Wednesday, February 9, 2011

Making Space

When Ellie and I are in Los Angeles, we make a point of taking a half hour in the morning to walk around the hill on which we have now lived for forty years. We walk up past the little house we rented for a couple of years, starting in 1970, when we first knew each other; and down the other side of the hill past the big old Mediterranean-style house we bought in 1972 (we discovered it on one of the daily walks we had started even then,) and where we lived until about five years ago. Having decided to downsize, we spent a good while searching out other locations in the city--but ended up in the smaller house on the very same hill, where we live today.

So this morning we were taking that familiar walk with the friends who frequently accompany us, and I was talking to our friend and neighbor, the artist Nancy Turner-Smith, about the book project she is just now working to finish up. Then the conversation turned to me and what's going on in my own work, and it proved to be a good moment to get clear about the clutter I have been carrying around in my head, and my need to create some inner space in order for new things to happen.

It seems to be easier to do in Laguna Beach than in Los Angeles. In part, it's surely because the physical environment itself is quieter and more spacious; in part because there is less in the way of those "busy" mental distractions with which we are all familiar. But making that space is an art in itself, and it involves a certain discipline, a practice, a determination that can easily be undermined. It involves an understanding of how time and energies can be economized, because their possible expenditure is boundless while they themselves are not. I need to start examining how much of them is wasted, and where I can make space.

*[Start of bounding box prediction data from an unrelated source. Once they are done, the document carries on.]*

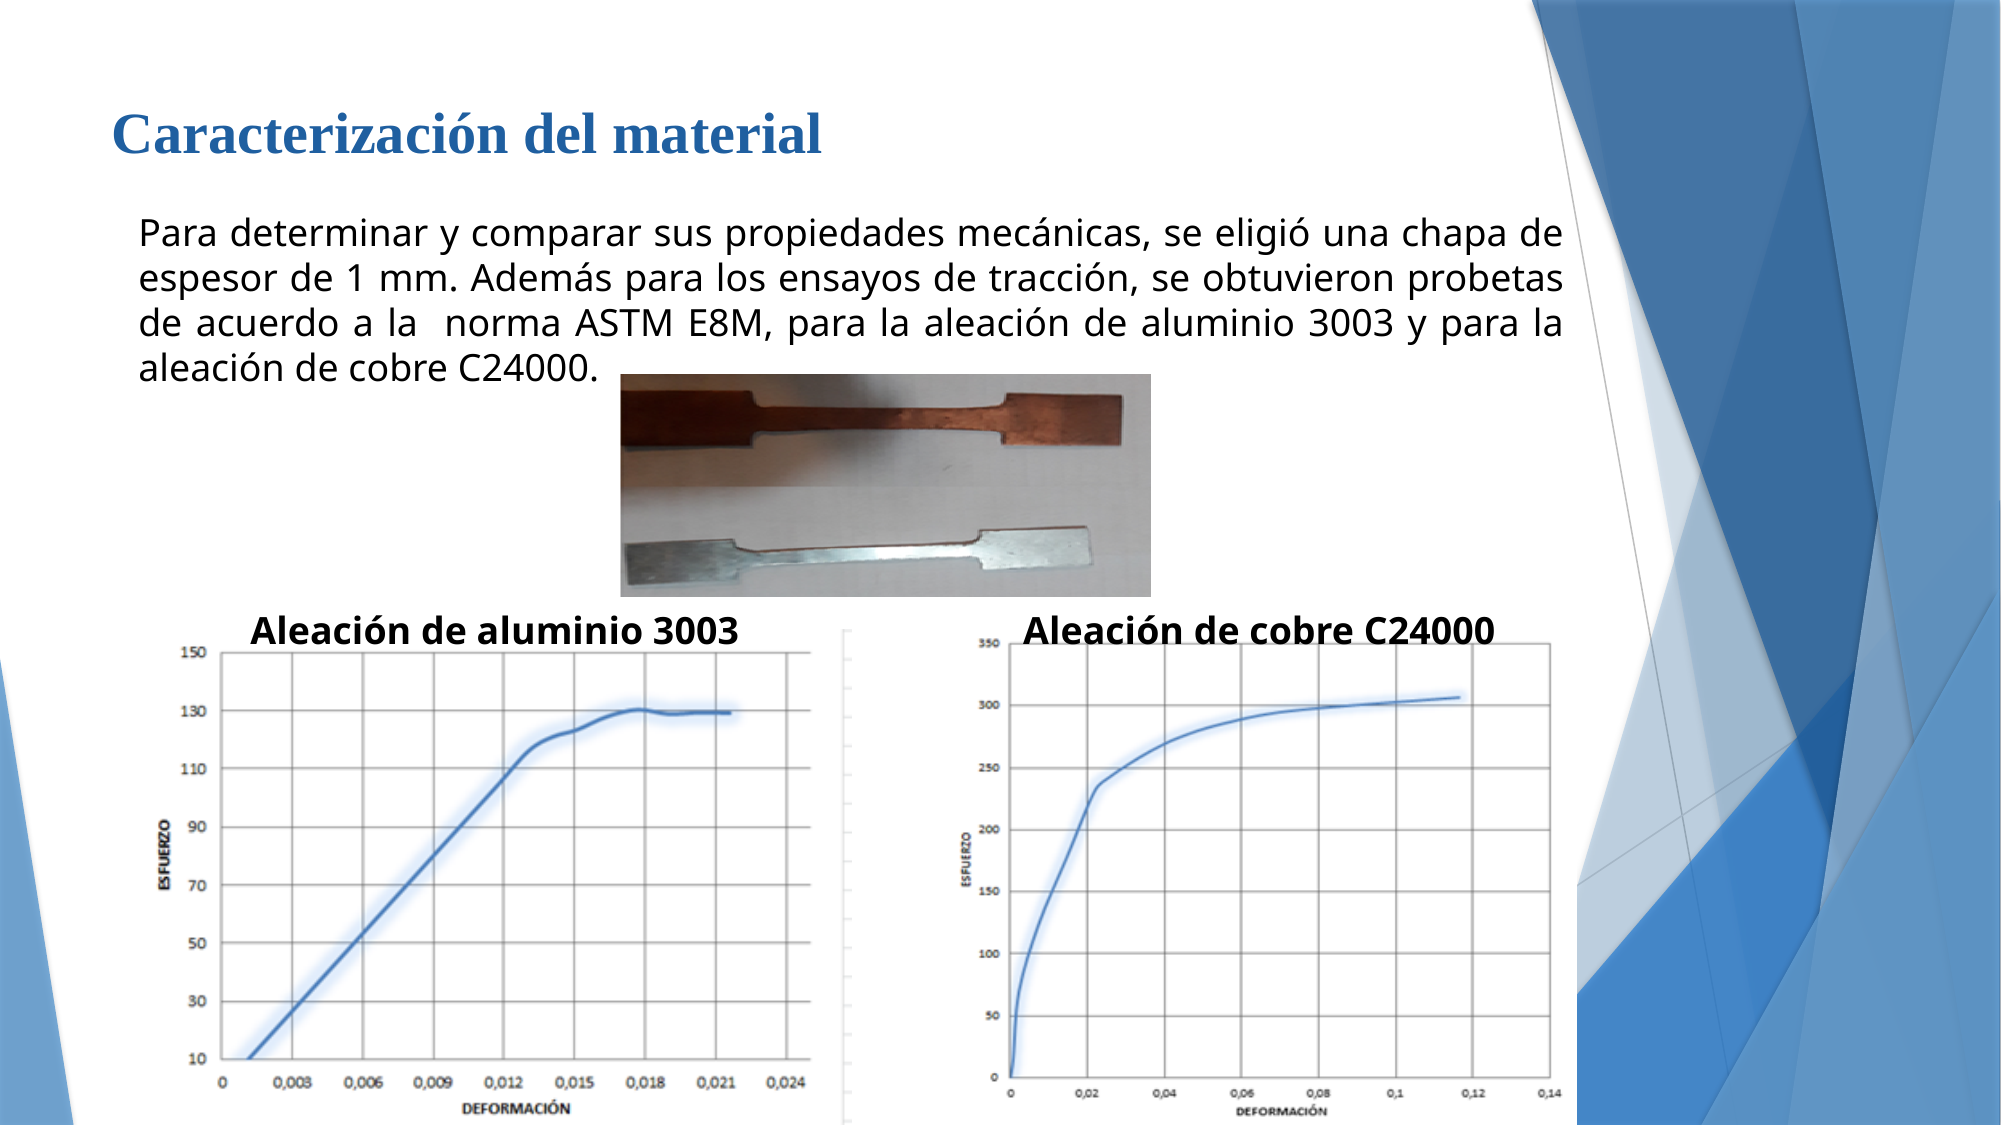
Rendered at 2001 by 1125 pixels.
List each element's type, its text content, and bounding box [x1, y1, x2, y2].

text_box Caracterización del material [96, 87, 1507, 181]
text_box Aleación de cobre C24000 [1008, 599, 1511, 628]
picture [941, 629, 1578, 1125]
picture [619, 374, 1151, 598]
text_box Aleación de aluminio 3003 [235, 599, 765, 628]
text_box Para determinar y comparar sus propiedades mecánicas, se eligió una chapa de espesor de 1 mm. Además para los ensayos de tracción, se obtuvieron probetas de acuerdo a la norma ASTM E8M, para la aleación de aluminio 3003 y para la aleación de cobre C24000. [123, 201, 1580, 397]
picture [147, 629, 853, 1125]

And by "wasted" I don't mean doing nothing. In fact, I'm sure that "nothing" is what I should be doing more of. The "doing nothing" is actually the space I'm talking about. At our artists' group meeting last night we watched a video interview with the wonderfully subtle abstract painterAgnes Martin, often described as a minimalist--though she rejected this association--who died at the age of 92 in 2004. In this interview, she spoke about her need for an "empty mind" out of which to do her work. She regarded the thinking mind as the enemy of her creative process, and worked hard to abandon it. As she described her studio work, she would make it a point to empty out the mind in order to allow space for inspiration to arrive; then, when it did, to focus the mind on where the action of the painting was wanting to take her, rather than on thinking about what needed to be done. "I have no ideas," she said--and wanted none.

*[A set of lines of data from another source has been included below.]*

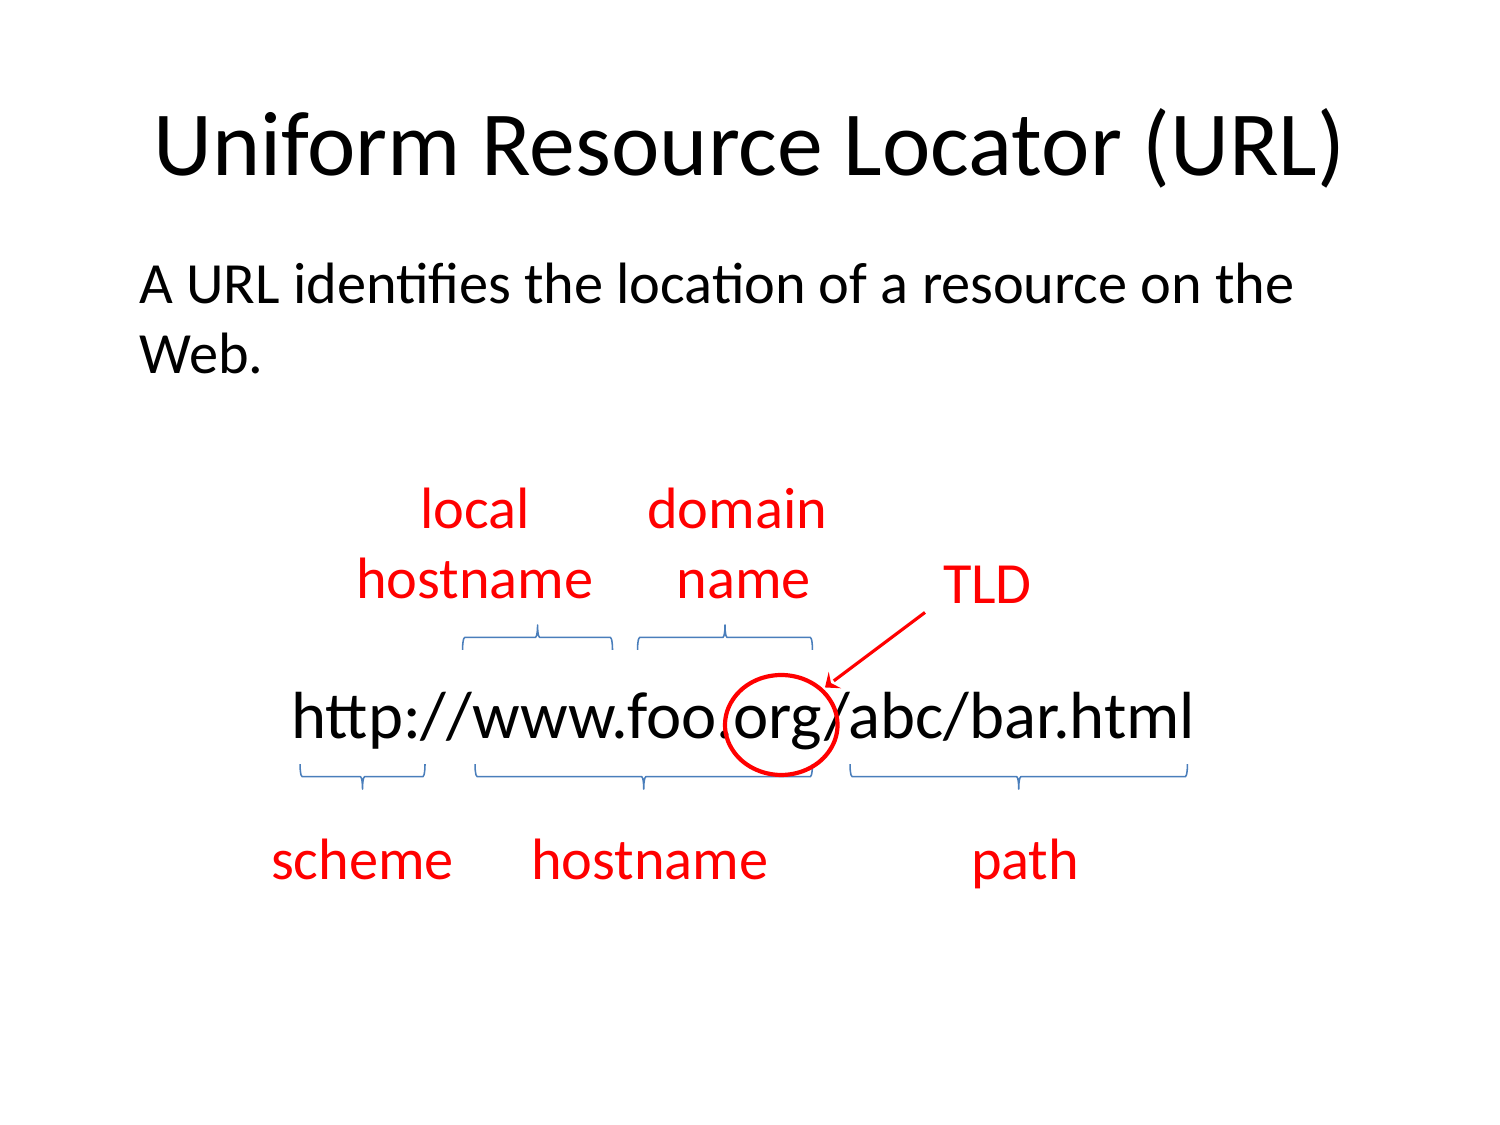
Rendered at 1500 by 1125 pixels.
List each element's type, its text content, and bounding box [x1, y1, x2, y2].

text_box TLD [887, 537, 1088, 623]
text_box [474, 764, 778, 790]
text_box [722, 672, 840, 778]
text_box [824, 612, 926, 688]
text_box [299, 764, 426, 790]
text_box path [887, 814, 1163, 899]
text_box http://www.foo.org/abc/bar.html [827, 664, 1263, 759]
text_box A URL identifies the location of a resource on the Web. [125, 237, 1375, 393]
text_box scheme [225, 814, 500, 899]
text_box [849, 764, 1189, 790]
text_box local hostname [300, 462, 575, 618]
text_box hostname [512, 814, 788, 899]
text_box [461, 624, 614, 650]
text_box [784, 769, 814, 778]
text_box http://www.foo.org/abc/bar.html [224, 664, 819, 759]
text_box domain name [575, 462, 913, 618]
text_box [636, 624, 814, 650]
title Uniform Resource Locator (URL) [75, 45, 1425, 233]
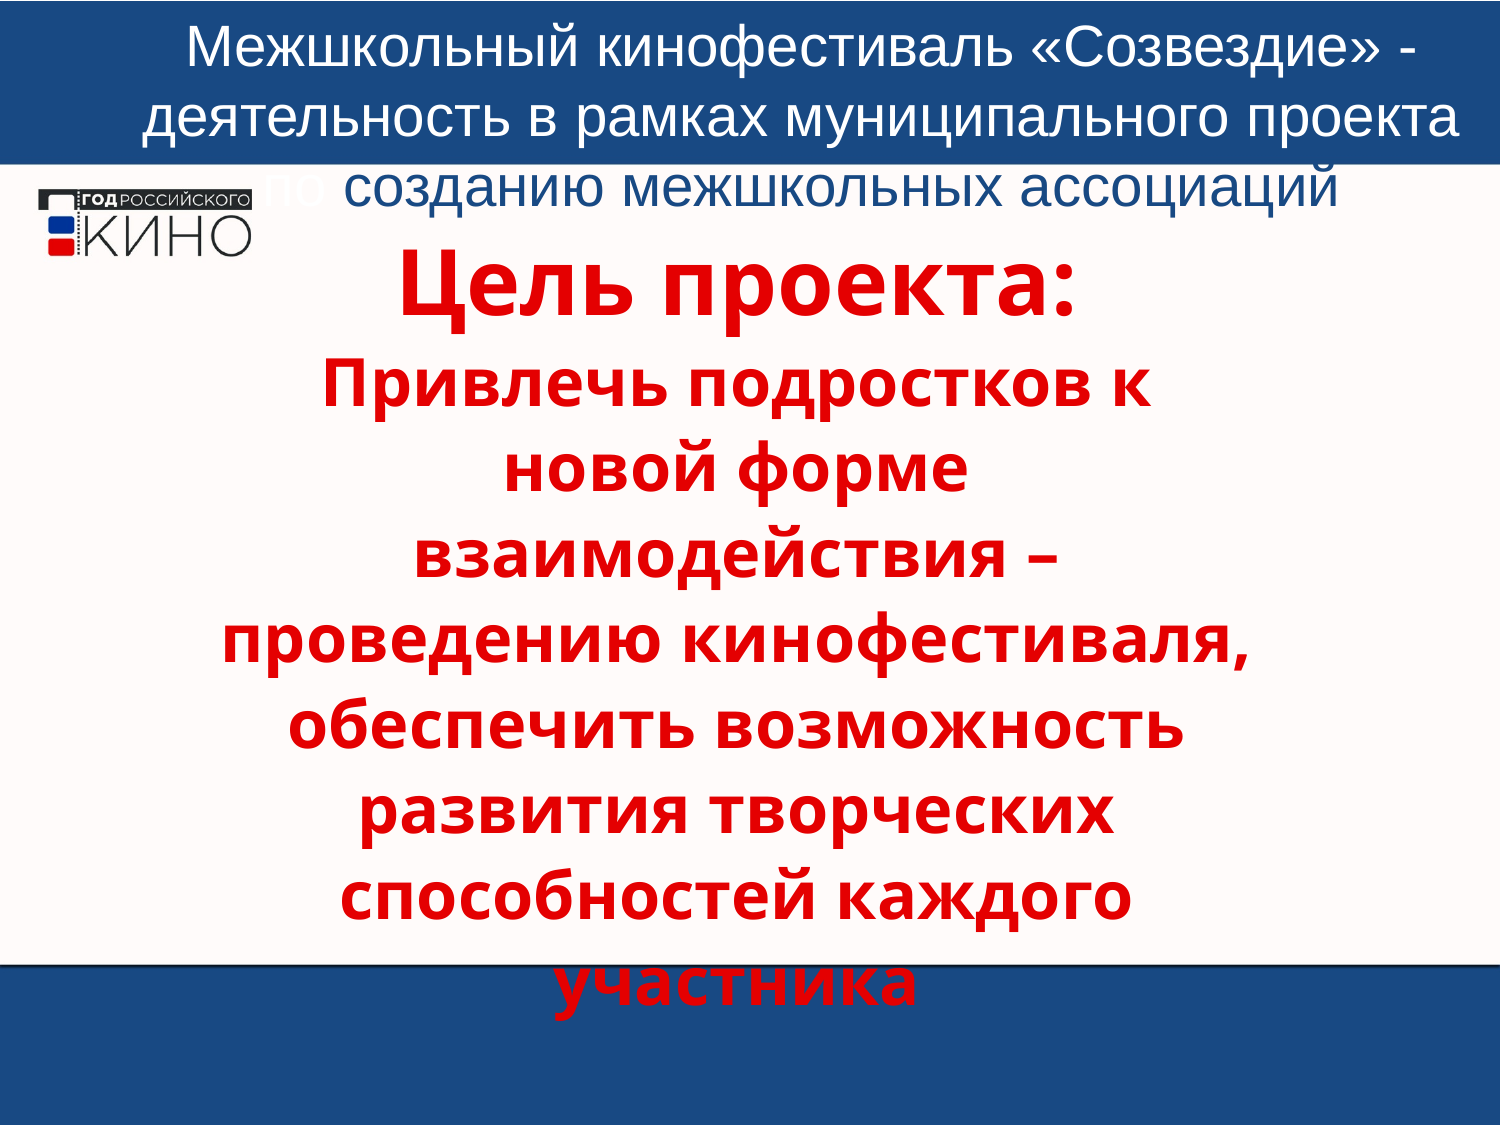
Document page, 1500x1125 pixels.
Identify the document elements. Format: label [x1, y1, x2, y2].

It's a bit different for the writer. A bit harder, I think. Because words, unlike paint or musical notes, are freighted down with meaning. It's all they seem to exist for. And it's the first thing most readers look for: what does this mean? And the writer, too, tends to get caught up in this quality that language seems inevitably to have. But, to my way of thinking (there I go again!) the writer stands to benefit as much as the artist or the musician from the empty mind. Hence my own favorite adage, oft repeated: How do I know what I think 'til I see what I say?

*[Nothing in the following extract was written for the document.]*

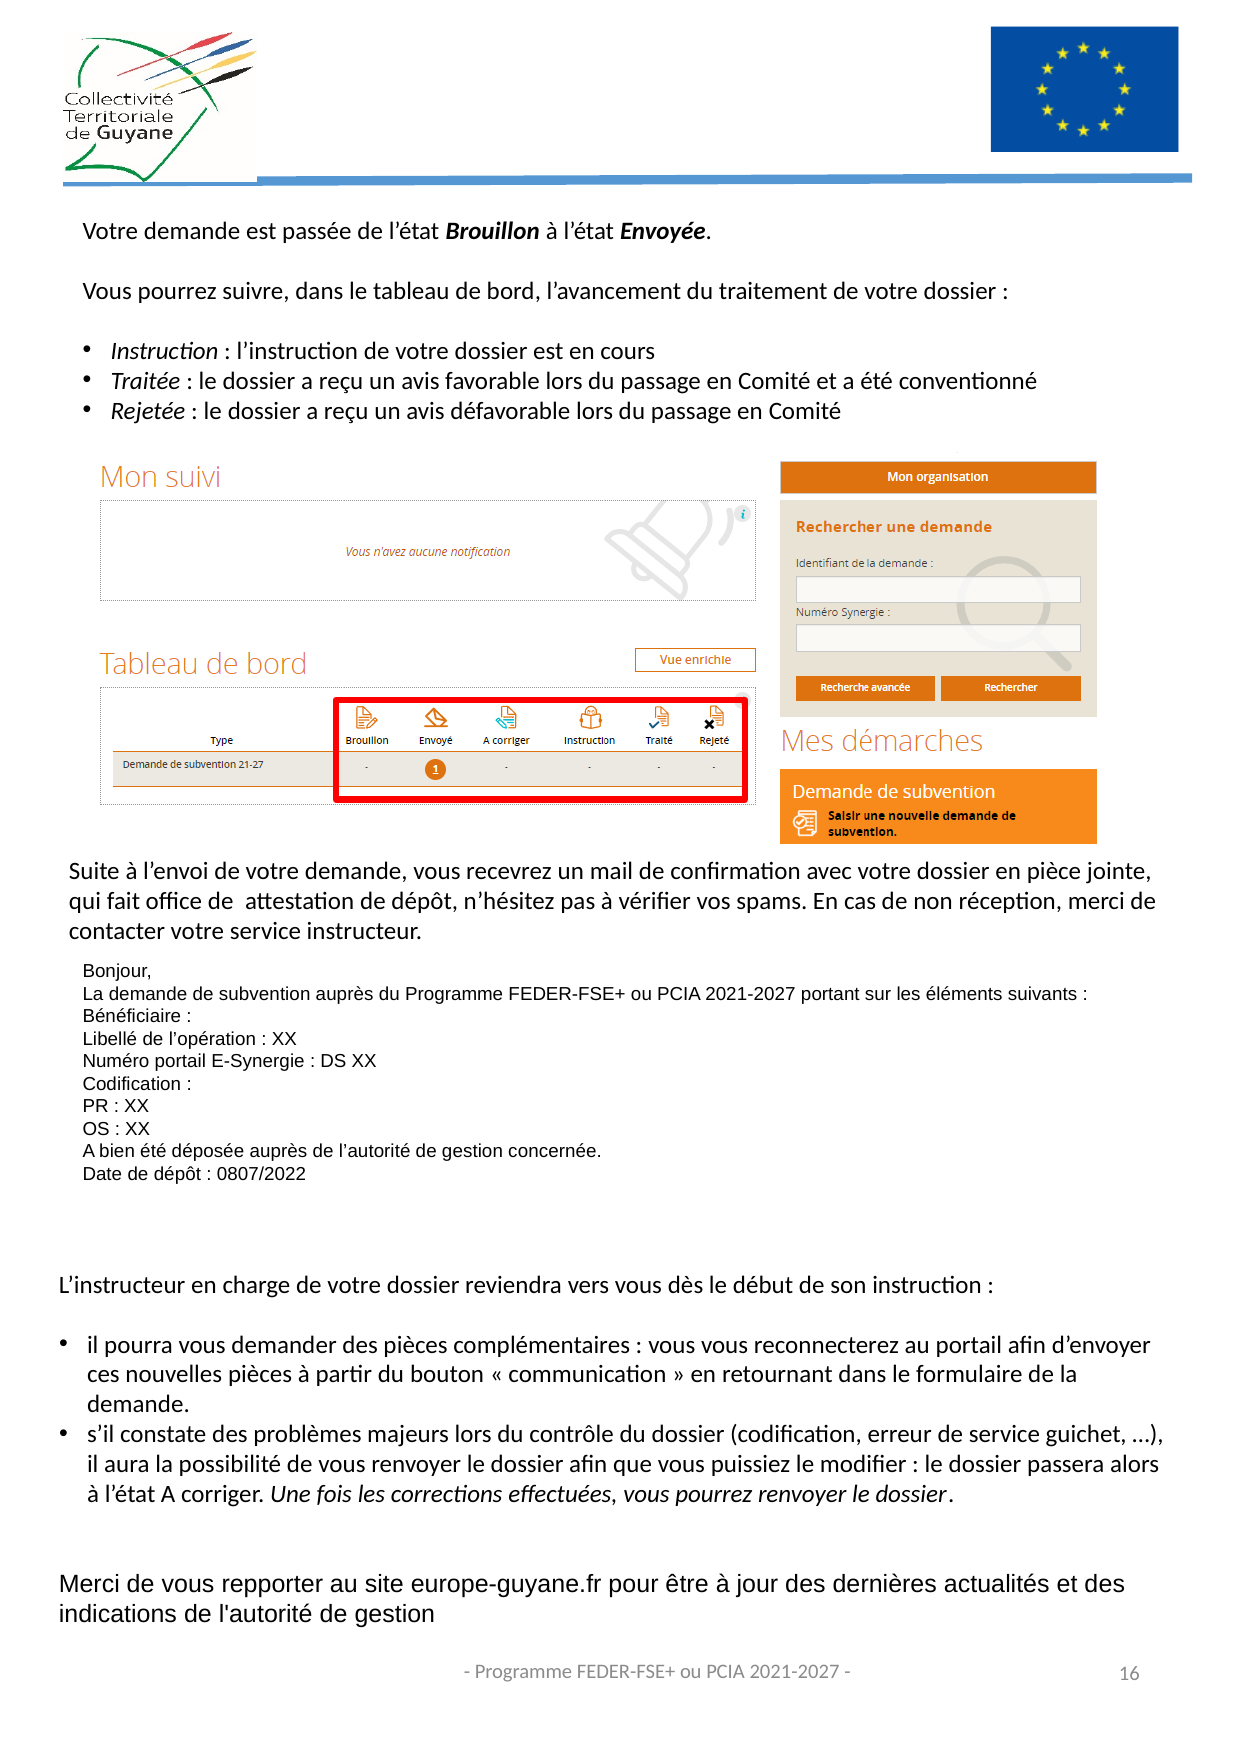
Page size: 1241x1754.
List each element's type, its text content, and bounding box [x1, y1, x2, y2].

One of the things I'm trying to make space for, as regular readers know, is a reacquaintance with the 18th century French writer, Michel de Montaigne. And Montaigne, I believe, would find much in common with Agnes Martin. His starting point is always ignorance: what do I know? And his answer: I know nothing. His Essais are ventures into the unknown, "attempts," with words, to observe the workings of the mind from inside its own spaces. As such, the essays are poems, dances with the medium in which the medium leads and the writer follows--just as I imagine Agnes Martin followed her paint.

This, for me, is the hardest part: to stop "thinking," planning, and controlling, and to allow the mind to empty out before the words come along to lead me into the unknown. This is the risk I need to take, the space I need to make, if I'm to arrive at something new.